Correction: "If trying harder was going to work, it probably would have worked by now. This isn't about effort — it's about structure. Elite athletes don't train harder without coaches; they train smarter with support."
"Needing accountability means I'm weak."
Correction: "Every person who's accomplished something significant has had support. CEOs have boards. Athletes have coaches. Writers have editors. Needing structure isn't weakness — it's wisdom."
"This is basically saying willpower doesn't matter."
Correction: "Willpower matters — it's just not enough on its own for most of us, especially in areas where we've already been stuck. Willpower gets you to the gym once. Structure keeps you going back."
"I tried a group before and it didn't help."
Correction: "That's important information — it tells us something about what kind of structure you might need. Not all accountability works the same for everyone. What was missing? What would make it different this time?"
When to Recommend Outside Support
Watch for these signs that someone may need more than a small group can provide:
Signs they may need professional help:
- Describing symptoms of depression (hopelessness, loss of interest in everything, can't get out of bed)
- Stuck patterns that involve addiction (substance, pornography, gambling, etc.)
- Mentioning a history of trauma that seems connected to their stuck area
- Expressing thoughts of self-harm or hopelessness about life in general
- Stuck patterns that are affecting their ability to function at work or in relationships
How to have the conversation:
"It sounds like there might be more going on here than what a small group can address. That's not a criticism — it's just recognizing that some things need specialized help. Have you ever talked to a counselor or therapist about this?
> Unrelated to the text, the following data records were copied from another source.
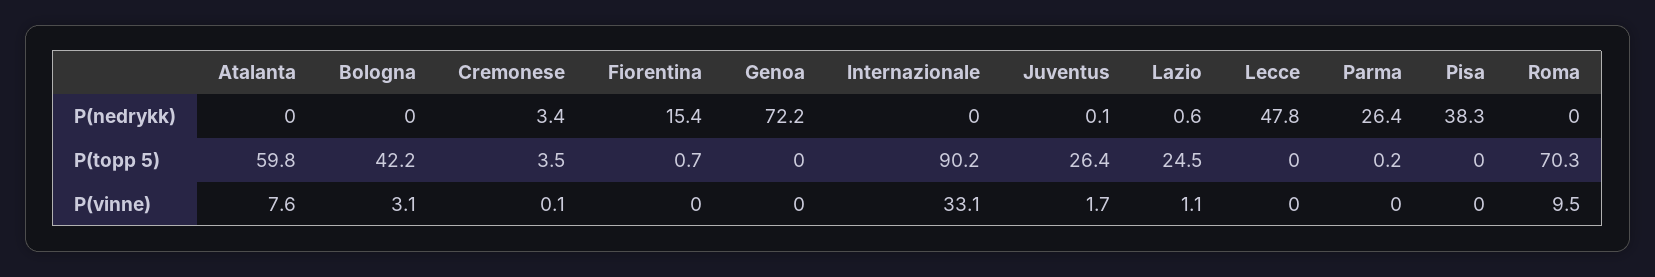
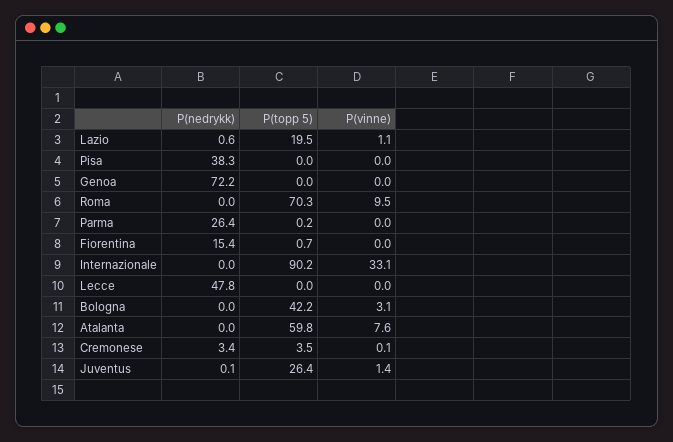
  {
    "Atalanta": {
      "P(nedrykk)": 0,
      "P(topp 5)": 59.8,
      "P(vinne)": 7.6
    },
    "Bologna": {
      "P(nedrykk)": 0,
      "P(topp 5)": 42.2,
      "P(vinne)": 3.1
    },
    "Cremonese": {
      "P(nedrykk)": 3.4,
      "P(topp 5)": 3.5,
      "P(vinne)": 0.1
    },
    "Fiorentina": {
      "P(nedrykk)": 15.4,
      "P(topp 5)": 0.7,
      "P(vinne)": 0
    },
    "Genoa": {
      "P(nedrykk)": 72.2,
      "P(topp 5)": 0,
      "P(vinne)": 0
    },
    "Internazionale": {
      "P(nedrykk)": 0,
      "P(topp 5)": 90.2,
      "P(vinne)": 33.1
    },
    "Juventus": {
      "P(nedrykk)": 0.1,
      "P(topp 5)": 26.4,
-     "P(vinne)": 1.7
+     "P(vinne)": 1.4
    },
    "Lazio": {
      "P(nedrykk)": 0.6,
-     "P(topp 5)": 24.5,
+     "P(topp 5)": 19.5,
      "P(vinne)": 1.1
    },
    "Lecce": {
      "P(nedrykk)": 47.8,
      "P(topp 5)": 0,
      "P(vinne)": 0
    },
    "Parma": {
      "P(nedrykk)": 26.4,
      "P(topp 5)": 0.2,
      "P(vinne)": 0
    },
    "Pisa": {
      "P(nedrykk)": 38.3,
      "P(topp 5)": 0,
      "P(vinne)": 0
    },
    "Roma": {
      "P(nedrykk)": 0,
      "P(topp 5)": 70.3,
      "P(vinne)": 9.5
    }
  }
That could be part of the external structure that helps you get unstuck."
Do NOT:
- Diagnose them
- Insist they must get help
- Make them feel like a problem
- Promise the group will follow up if they don't
DO:
- Normalize professional help
- Offer to help them find resources if they want
- Follow up privately if you're concerned
- Trust them to make their own decision
Timing and Pacing Guidance
Total session time: 75-90 minutes
| Section | Suggested Time | Notes |
|---|---|---|
| Opening and overview | 5 min | Set the tone: this is about honesty, not shame |
| Teaching summary | 10-12 min | Read aloud or summarize; don't rush |
| Discussion questions (Getting Oriented) | 10 min | Get people talking early |
| Discussion questions (Going Deeper) | 15-20 min | This is the heart of the session |
| Personal reflection exercises | 10-12 min | Give real silence; resist filling it |
| Scenario discussion (pick 1-2) | 10-15 min | Helps people process through others' stories |
| Discussion questions (Toward Application) | 10 min | Move toward what's next |
| Practice assignments and closing | 5 min | Don't over-explain; let people choose |
If time is short, prioritize:
- Teaching summary
- Discussion questions #3-5 (the core concepts)
- Exercise 1 (Honest Audit)
- Questions #7-8 (toward action)
- Closing
Where to expect it to get stuck:
- Question 5 (difference between admitting powerlessness and giving up) — This is theologically and emotionally complex. Give it time. People may need to sit in silence.
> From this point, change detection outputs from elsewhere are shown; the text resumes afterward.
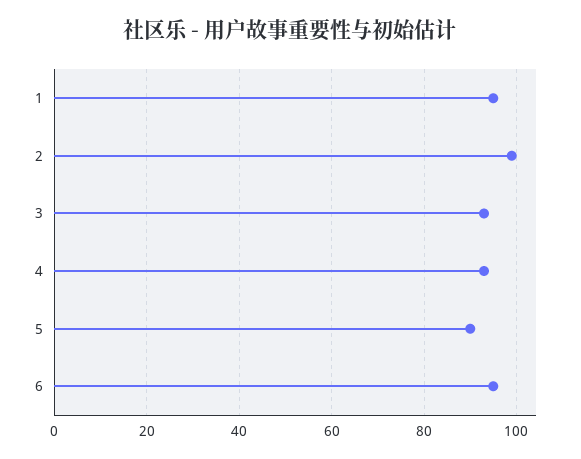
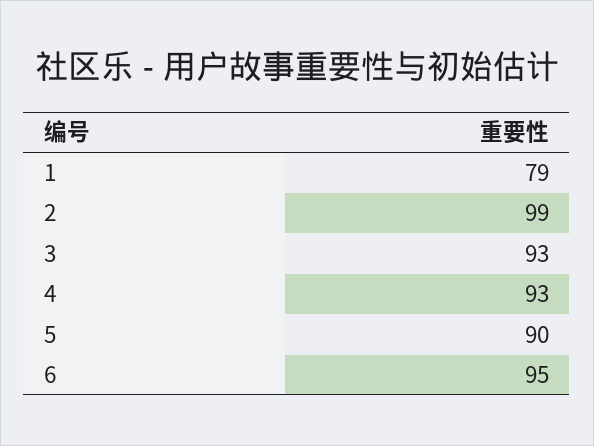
  {
-   "1": 95,
+   "1": 79,
    "2": 99,
    "3": 93,
    "4": 93,
    "5": 90,
    "6": 95
  }

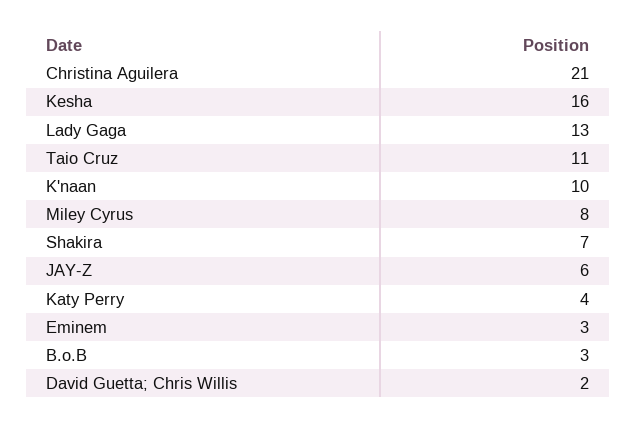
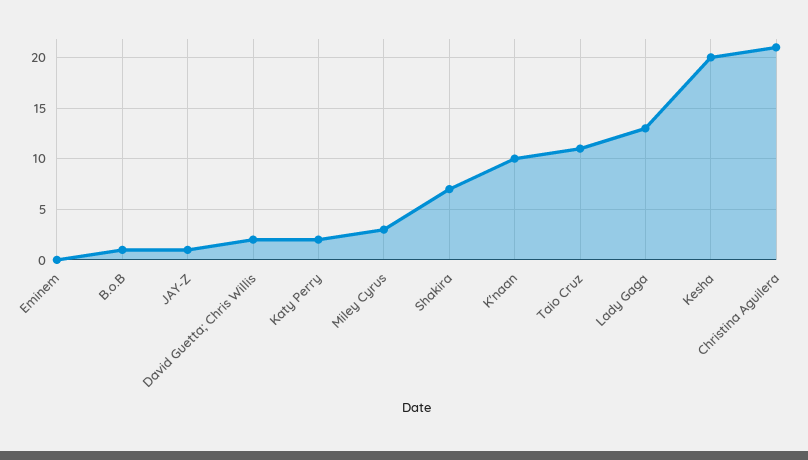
  {
    "Christina Aguilera": 21,
-   "Kesha": 16,
+   "Kesha": 20,
    "Lady Gaga": 13,
    "Taio Cruz": 11,
    "K'naan": 10,
-   "Miley Cyrus": 8,
+   "Miley Cyrus": 3,
    "Shakira": 7,
-   "JAY-Z": 6,
+   "JAY-Z": 1,
-   "Katy Perry": 4,
+   "Katy Perry": 2,
-   "Eminem": 3,
+   "Eminem": 0,
-   "B.o.B": 3,
+   "B.o.B": 1,
    "David Guetta; Chris Willis": 2
  }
- Exercise 1 — Some people will resist writing honestly. That's okay. Don't force it.
- The scenarios — People may want to "fix" the scenario characters instead of seeing themselves. Redirect: "Where do you see yourself in this story?"
Leader Encouragement
This is a topic where you don't have to have all the answers — in fact, you shouldn't pretend to.
Most leaders have their own stuck areas. You're not leading because you've figured this out; you're leading because you're willing to create a space where honesty is possible.
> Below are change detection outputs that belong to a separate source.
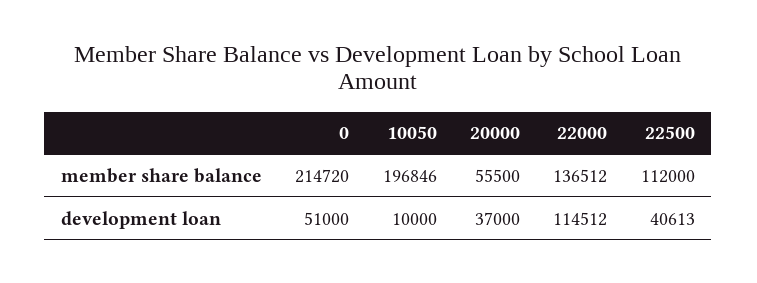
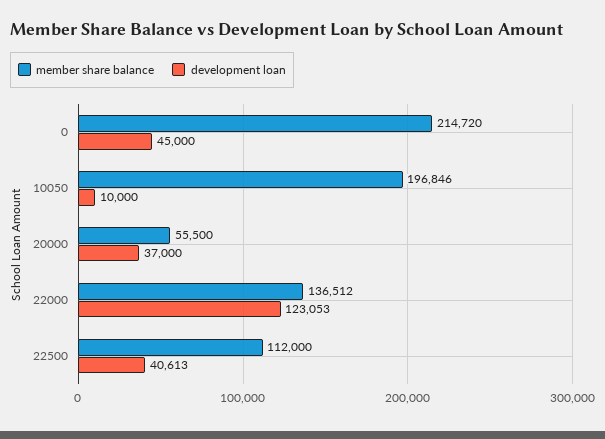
  {
    "member share balance": {
      "0": 214720,
      "10050": 196846,
      "20000": 55500,
      "22000": 136512,
      "22500": 112000
    },
    "development loan": {
-     "0": 51000,
+     "0": 45000,
      "10050": 10000,
      "20000": 37000,
-     "22000": 114512,
+     "22000": 123053,
      "22500": 40613
    }
  }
If the conversation gets real and a little uncomfortable, that's probably a good sign. Change starts with honesty, and honesty isn't always comfortable.
Your job isn't to make sure everyone leaves with a plan. It's to make sure they leave having told the truth — maybe for the first time — about where they are.
That's enough for one session. Trust the process, and trust that God is at work in the honesty.
You're doing good work. Keep showing up.